Covid-19 impacts California’s solar industry with 15,000 jobs lost


A new survey by the California Solar and Storage Association (CALSSA) has shown that California solar and storage industry has been hit hard by the COVID-19 pandemic forcing hundreds of local businesses to shed or furlough an estimated 15,000 clean energy jobs.

“Our local businesses are suffering greatly due to COVID-19. Unless immediate action is taken, the impacts could harm job growth and slow California’s transition to clean, resilient and reliable energy.”  

Bernadette Del Chiaro, executive director of CALSSA.

The new survey results have shown that 92% of solar and storage businesses are being negatively impacted. Businesses report laying off or furloughing 21% of their employees, indicating a loss of 15,600 solar and storage jobs statewide in the past month and a half. 

The single greatest cause of the struggles is a slowdown in sales activity and customer engagement, which is particularly problematic given that solar and storage work typically ramps up in the spring after the rains pass. There is some indication that customer activity is ready to rebound.

The second greatest challenge, however, came from local government and utility company slowdowns or barriers to solar and storage construction activity.  

Despite the impacts quantified in CALSSA’s survey, California’s solar and storage companies reported a pipeline of projects and a general sense of optimism in the future if steps are taken now to support the industry. 

“Local solar and energy storage projects are the most ‘shovel-ready’ investments the state can make to put people back to work and help grow our economy around clean energy. Our projects take anywhere from a few days to a few months to complete, can be done safely outdoors, and have the added value of making our communities more resilient to future disasters.” 

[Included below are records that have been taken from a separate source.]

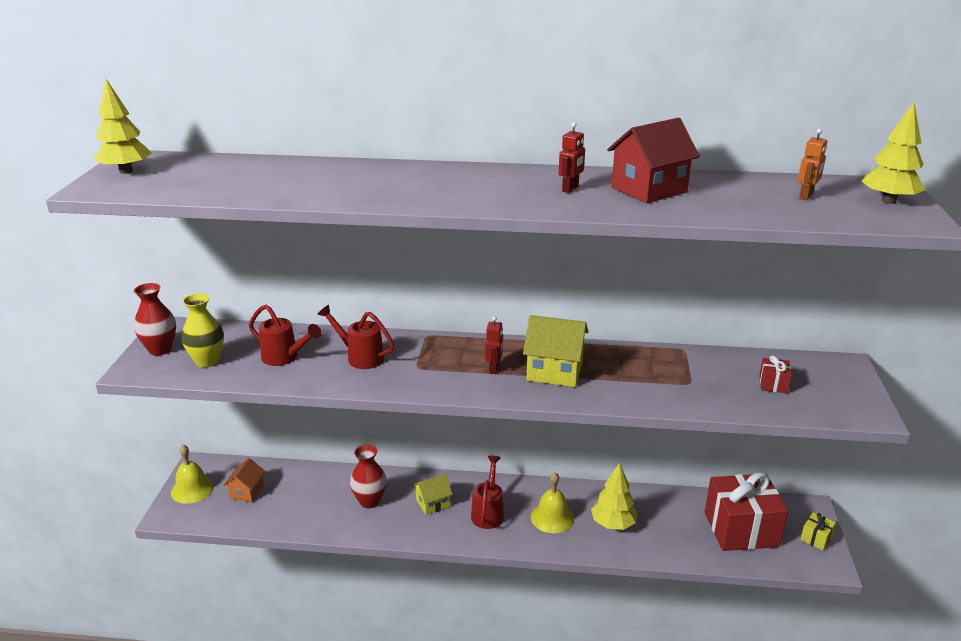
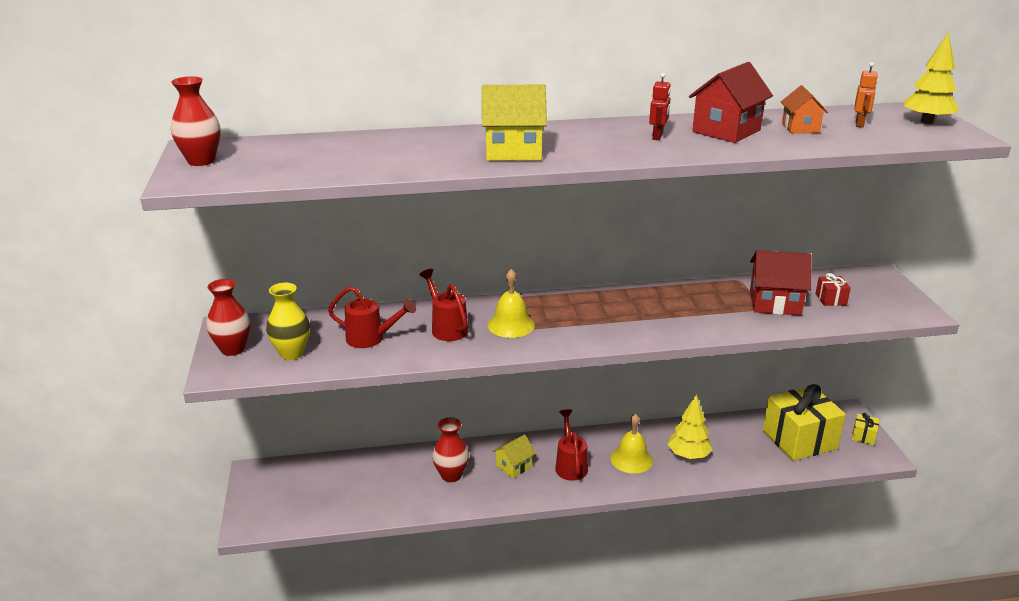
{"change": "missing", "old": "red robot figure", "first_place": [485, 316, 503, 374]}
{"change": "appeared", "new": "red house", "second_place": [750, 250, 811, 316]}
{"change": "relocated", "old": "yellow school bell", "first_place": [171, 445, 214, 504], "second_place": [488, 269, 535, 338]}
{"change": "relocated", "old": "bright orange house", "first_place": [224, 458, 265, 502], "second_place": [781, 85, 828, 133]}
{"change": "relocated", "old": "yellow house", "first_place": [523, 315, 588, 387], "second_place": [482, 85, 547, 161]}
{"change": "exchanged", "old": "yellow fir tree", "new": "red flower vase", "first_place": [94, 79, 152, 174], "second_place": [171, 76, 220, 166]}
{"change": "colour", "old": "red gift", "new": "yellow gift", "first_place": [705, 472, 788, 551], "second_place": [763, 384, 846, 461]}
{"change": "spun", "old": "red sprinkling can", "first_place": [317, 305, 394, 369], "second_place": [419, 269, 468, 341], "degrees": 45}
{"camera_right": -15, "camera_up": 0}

CALSSA recommended a list of actions government can take to help put the solar and storage industry back to work including:

  • California should set a goal of building a million solar-charged batteries. Similar to when California set a goal of building a million solar roofs, significant economic activity, job growth and consumer engagement would follow from the state’s direct engagement and the resulting policies designed to achieve the goal. 
  • California should ensure local building departments have the resources they need to adopt online permitting portals and no-touch inspection practices. Many local governments have made great strides in online permitting to protect public health during the COVID-19 crisis. They can solidify this approach and expand on it by adopting the National Renewable Energy Lab’s SolarAPP, an advanced system that creates government efficiency in permitting.
  • California should undertake a massive investment in clean energy infrastructure to boost the economy while making advancements to decarbonize our energy system and provide greater community-level resiliency. This could be funded through a combination of bond financing, tax credits, and program outlays. 
  • Congress should provide direct payments of tax credits for the next 18 months and extend the safe harbor provisions and commence construction deadlines at credit levels currently in place for clean energy projects. These measures will keep projects moving and ensure companies do not lose a productive year as credits decline.
  • California should protect solar and storage investments from unnecessary taxes at the local level.